• Exercise set
(1) In the article on astrocytes and sleep, why does a deep, long sleep usually follow when sleep is delayed? Answer in one to three sentences.
(2) Translate this sentence from the article on astrocytes and sleep into Spanish: "The cells release adenosine, a chemical known to have sleep-inducing effects that are inhibited by caffeine."

Brain cells called astrocytes help to cause the urge to sleep that comes with prolonged wakefulness, according to a study in mice, funded by the National Institutes of Health.
The cells release adenosine, a chemical known to have sleep-inducing effects that are inhibited by caffeine.
"Millions of Americans suffer from disorders that prevent a full night's sleep, and others-from pilots to combat soldiers ? have jobs where sleepiness is a hazard. This research could lead to better drugs for inducing sleep when it is needed, and for staving off sleep when it is dangerous," says Merrill Mitler, Ph.D., a program director with the NIH's National Institute of Neurological Disorders and Stroke (NINDS).
The study appears Jan. 29, 2009 in Neuron, and was funded by NINDS, the National Institute of Mental Health (NIMH) and the National Institute on Aging (NIA), all part of NIH. It is the result of a collaboration among Michael Halassa, M.D., and Philip Haydon, Ph.D., at Tufts University School of Medicine in Boston and Marcos Frank, Ph.D., and Ted Abel, Ph.D. at the University of Pennsylvania School of Medicine in Philadelphia.
Although the exact purpose of sleep is unknown, everyone seems to need it, and some research suggests that it strengthens memories by adjusting the connections between neurons. As the waking hours tick by, all animals experience an increasing urge to sleep, known as sleep pressure. If sleep is delayed, a deep, long sleep usually follows as the body's means of compensating.
Prior studies pointed to adenosine as a trigger for sleep pressure. The chemical accumulates in the brain during waking hours, eventually helping to stimulate the unique patterns of brain activity that occur during sleep.
Dr. Halassa says that the results of the new study show that "adenosine from astrocytes clearly regulates sleep pressure." He notes that this is the first time a non-neuronal cell within the brain has been shown to influence behavior. Unlike neurons, astrocytes do not fire electrical spikes, and they are often described as support cells.
In experiments on mice, Dr. Halassa and his colleagues used a genetic switch, called the dnSNARE transgene, to block the release of adenosine and other chemicals from astrocytes. The researchers then deprived the mice of sleep for short periods, and evaluated them with behavioral tests and with electroencephalography (EEG), a means of recording brain activity.

[Aerial scene parsing data]
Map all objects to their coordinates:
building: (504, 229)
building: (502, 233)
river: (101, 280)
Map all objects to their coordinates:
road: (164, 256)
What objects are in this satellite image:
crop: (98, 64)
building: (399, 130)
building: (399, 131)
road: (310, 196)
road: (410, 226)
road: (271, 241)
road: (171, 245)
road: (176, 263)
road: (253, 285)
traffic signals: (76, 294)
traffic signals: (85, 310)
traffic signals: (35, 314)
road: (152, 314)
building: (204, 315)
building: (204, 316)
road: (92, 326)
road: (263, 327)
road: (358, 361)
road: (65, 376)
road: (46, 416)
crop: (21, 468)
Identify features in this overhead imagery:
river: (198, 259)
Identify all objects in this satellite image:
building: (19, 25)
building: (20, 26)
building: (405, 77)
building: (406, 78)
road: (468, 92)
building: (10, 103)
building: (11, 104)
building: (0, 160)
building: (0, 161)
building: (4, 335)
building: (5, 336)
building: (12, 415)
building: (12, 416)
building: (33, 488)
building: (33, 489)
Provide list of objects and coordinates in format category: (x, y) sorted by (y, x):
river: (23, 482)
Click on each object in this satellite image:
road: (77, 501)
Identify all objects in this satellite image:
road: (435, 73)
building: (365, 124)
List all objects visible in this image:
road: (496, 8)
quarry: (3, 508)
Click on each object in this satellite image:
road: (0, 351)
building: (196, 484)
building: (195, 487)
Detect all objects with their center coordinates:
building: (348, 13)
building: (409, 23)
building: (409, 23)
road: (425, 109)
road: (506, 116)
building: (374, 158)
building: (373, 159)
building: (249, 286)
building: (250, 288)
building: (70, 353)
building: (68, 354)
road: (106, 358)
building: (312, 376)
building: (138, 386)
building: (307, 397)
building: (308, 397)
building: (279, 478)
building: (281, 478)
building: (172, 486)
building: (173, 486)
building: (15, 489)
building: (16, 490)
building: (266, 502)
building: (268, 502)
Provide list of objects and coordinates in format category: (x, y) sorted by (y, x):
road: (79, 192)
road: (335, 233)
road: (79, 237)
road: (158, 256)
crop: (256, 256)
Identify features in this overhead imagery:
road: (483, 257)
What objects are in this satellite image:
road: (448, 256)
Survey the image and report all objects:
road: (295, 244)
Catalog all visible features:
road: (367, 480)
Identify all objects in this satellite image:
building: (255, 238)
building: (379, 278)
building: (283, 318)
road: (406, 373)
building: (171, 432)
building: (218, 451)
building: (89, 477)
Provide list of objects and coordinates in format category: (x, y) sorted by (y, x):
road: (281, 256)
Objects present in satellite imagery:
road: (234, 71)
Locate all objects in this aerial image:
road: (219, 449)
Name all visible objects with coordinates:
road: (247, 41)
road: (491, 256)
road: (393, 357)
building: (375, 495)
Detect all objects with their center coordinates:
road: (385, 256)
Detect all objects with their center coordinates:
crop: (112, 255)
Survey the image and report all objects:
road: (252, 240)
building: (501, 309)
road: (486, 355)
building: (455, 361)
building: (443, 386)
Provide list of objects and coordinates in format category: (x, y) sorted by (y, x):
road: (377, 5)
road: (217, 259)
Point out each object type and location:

• Results in order
(1) A deep, long sleep usually follows delayed sleep because it is the body's means of compensating.

(2) Las células liberan adenosina, una sustancia química conocida por tener efectos inductores del sueño que son inhibidos por la cafeína.